No dog aggression - both of my dogs are intact (male and female), they've been introduced with no problems. He's also met one of the cats and pretty much had no reaction (the cat walked right between his legs and he seemed more surprised than anything). He's light golden buff with a little bit of white on his nose, extremely dirty with mats on his tail the size of my hand. He'll be getting a bath tomorrow and I'm sure will clean up nicely!


----------



## Karen519 (Aug 21, 2006)

*Jana*

:You_Rock_:You_Rock_:You_Rock_:You_Rock_Jana:

Words cannot express my gratitude and admiration for you for being Joey's Foster Mom!

We will all continue to try to find a rescue for Joey!
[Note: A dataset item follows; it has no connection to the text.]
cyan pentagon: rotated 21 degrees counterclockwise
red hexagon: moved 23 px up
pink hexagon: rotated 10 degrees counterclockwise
I am sure he feels wonderful being out of there!!


----------



## Penny & Maggie's Mom (Oct 4, 2007)

YEA!!!! You are such an angel to have saved him. What a testament to such a love that he comes right in your house, blind, and fits right in. Give him an ear scratch and kiss from us.


----------



## Karen519 (Aug 21, 2006)

*Jana*

Jana:

Please email me at:
[email protected]

I heard from a GR Rescue.


----------



## Jackson'sMom (Oct 13, 2007)

Thank you for rescuing Joey!!


----------



## Debles (Sep 6, 2007)

Thank you, Thank you!!! You are wonderful for doing this!!!
he sounds like such a sweetie!
I had thought he was much older being blind. Poor baby ... to be so young. Sounds like he has adapted well but a very hard life since he is so underweight. Hope he gets healthy fast and gets a great forever home.
Bless you!


----------



## BeauShel (May 20, 2007)

He sounds like a wonderful pup and I pray that the right family comes along and adopts him soon. Bless you for saving him and spoiling him until the rescue can pick him up.


----------



## 3 goldens (Sep 30, 2005)

Thqank you so much. Di yueve hea ofFai Elen? she was a collie, born blind. Her owner, who raised and showe collies--I gues it was back in the 30's--was going to put her to lseep when they ealizedshwas bloind. But his wife adn the vet said she wouln't not know she wa any different from other dogs. Theykept her and even riased puppies from her. You can google Fair Ellen if you want to readmore abouther. I first read abut her in high school back in early '60;s.


----------



## Ardeagold (Feb 26, 2007)

It's great to hear that you're helping this "boy" out! He'll do JUST fine. It's amazing how well blind dogs do. Their other senses are MUCH more attuned, and especially the sense of smell. Beware of any food left out........LOL. They smell it from rooms away and are pretty good at honing in when your back is turned.

Our Ray is blind...since birth. He knows where everything is....has no trouble navigating around the acreage. Occasionally, he'll bump into something, but never does it again. I can even move furniture, and he maneuvers right around it.

He IS uncomfortable when we take him out in the busy world tho. He gets skiddish. Too much information that he can't process as quickly.

So, he isn't out and about being socialized much. It stresses him out. He's a homebody...and very happy! 

Hugs to you for doing this!


----------



## Karen519 (Aug 21, 2006)

*Jana and Joey*

Jana:

Here is the Ohio GR Rescue that contacted me:

From: Jan Boerst [mailto:[email protected]]
Sent: Fri 5/23/2008 10:57 AM
To: VanSwearingen, Karen
Subject: RE: Blind Golden


GRRR is located near Toledo, OH. If this is the blind dog in Youngstown, OH we had our name on her, but she was adopted locally by a lady that takes in blind dogs per the dog warden.
Jan

Rescue..this is not a path I chose, it was chosen for me.


----------